Please state how many lines in the rows below contain the string "axis", matching case exactly. Give only the number.

**** Raw data

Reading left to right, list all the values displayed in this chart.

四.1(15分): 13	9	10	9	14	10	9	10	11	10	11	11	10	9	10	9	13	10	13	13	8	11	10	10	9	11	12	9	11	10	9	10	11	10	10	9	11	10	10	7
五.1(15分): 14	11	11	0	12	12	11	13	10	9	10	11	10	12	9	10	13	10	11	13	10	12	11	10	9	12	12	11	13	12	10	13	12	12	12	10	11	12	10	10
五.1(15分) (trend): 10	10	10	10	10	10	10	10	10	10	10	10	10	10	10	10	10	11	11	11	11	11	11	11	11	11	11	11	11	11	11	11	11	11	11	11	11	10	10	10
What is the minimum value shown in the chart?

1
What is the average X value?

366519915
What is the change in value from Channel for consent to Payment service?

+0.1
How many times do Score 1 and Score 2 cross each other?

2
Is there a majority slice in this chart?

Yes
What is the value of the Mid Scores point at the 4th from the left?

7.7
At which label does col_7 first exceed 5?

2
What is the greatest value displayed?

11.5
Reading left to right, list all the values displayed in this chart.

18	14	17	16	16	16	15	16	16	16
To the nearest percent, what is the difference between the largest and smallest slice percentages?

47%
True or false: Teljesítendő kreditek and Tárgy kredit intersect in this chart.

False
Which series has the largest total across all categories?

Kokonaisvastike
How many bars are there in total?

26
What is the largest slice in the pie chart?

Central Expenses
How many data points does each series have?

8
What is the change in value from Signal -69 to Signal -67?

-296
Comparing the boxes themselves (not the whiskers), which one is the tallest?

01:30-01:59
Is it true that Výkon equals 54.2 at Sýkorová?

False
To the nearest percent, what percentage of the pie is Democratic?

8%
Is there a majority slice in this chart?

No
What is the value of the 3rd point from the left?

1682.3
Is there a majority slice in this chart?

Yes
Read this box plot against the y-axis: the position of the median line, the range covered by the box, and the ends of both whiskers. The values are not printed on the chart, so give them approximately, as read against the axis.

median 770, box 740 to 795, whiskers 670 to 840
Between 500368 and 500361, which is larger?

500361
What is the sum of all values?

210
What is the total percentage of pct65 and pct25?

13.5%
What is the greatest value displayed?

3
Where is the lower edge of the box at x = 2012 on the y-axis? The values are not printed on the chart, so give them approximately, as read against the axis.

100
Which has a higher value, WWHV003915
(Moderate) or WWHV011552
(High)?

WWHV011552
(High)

********

* **Result**
2